We, that is the Dunedin Wind Band, managed to hold a Christmas concert.  We had strict free from Covid entry criteria for both band and audience.  Despite my sending out around 120 emails advertising the gig the only friends who turned up were those I already knew were coming plus Steve the fireman who generally makes it.  Sarah Naish who founded the band and who was our musical director till early last year played percussion and her husband Johnny was there with his tuba.  It gave us an opportunity, denied by the pandemic at the time Sarah left, to make a little presentation and thank them both for all their work over the years.  Afterwards said friends repaired to Siobhan's for fizz and festive chat.

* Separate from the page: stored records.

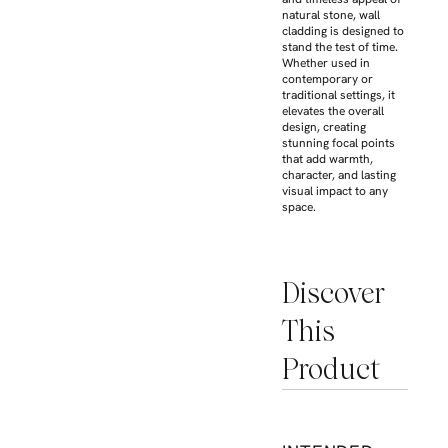
natural stone, wall
cladding is designed to
stand the test of time.
Whether used in
contemporary or
traditional settings, it
elevates the overall
design, creating
stunning focal points
that add warmth,
character, and lasting
visual impact to any
space.
Discover
This
Product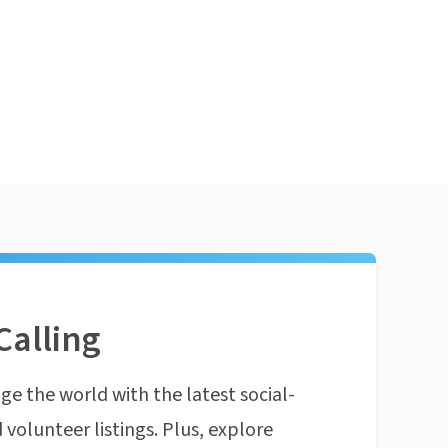
Calling
ge the world with the latest social-
 volunteer listings. Plus, explore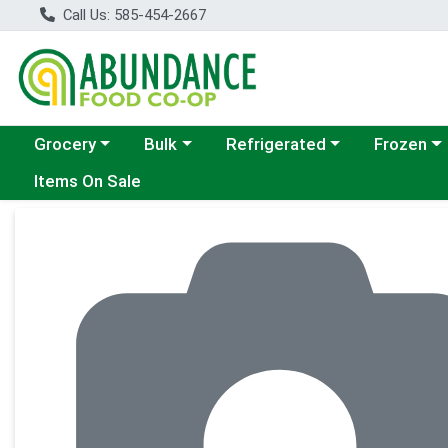
Call Us: 585-454-2667
Choose a category menu
Choose a category menu
Choose a category menu
Choose a c
Grocery
Bulk
Refrigerated
Frozen
Items On Sale
Product Details Page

A couple of days later I went to the Queen's Hall to a SNJO concert.  The music was good and Tommy Smith was his usual entertaining self and we all got a free CD of Christmas jazz as we left.  Shame the audience was so sparse.

Then I went down to Keswick for a week of Christmas fun and games.  We did actually play a board game one evening that was rather fun.  Cranium involved, inter alia, drawing with your eyes shut and sculpting plasticine.  I visited the pencil museum for the first time and recommend it highly. 

I did some limited walking about, making my first ever visit to the far side of the lake but not venturing down past the theatre to the spot on the lake where I usually go.  We had an outing to Hebden Bridge where Ben has recently bought a house with a great view though thanks to the mist we weren't able to enjoy it.  But it looks great in photos.  We had a festive feast in a jam-packed unmasked restaurant in the town with various Blincoes.  We were 13 at table but thankfully no misadventure arose.

As soon as I got back I was eating again.  This time in the tiny Cafe Konj under Scotland's stricter rules.  To comply with the spirit of those I fitted in a lateral flow test in the brief interal between getting off the train and hitting the cafe.  Persian grub, friendly service and convivial company providing a splendid welcome home.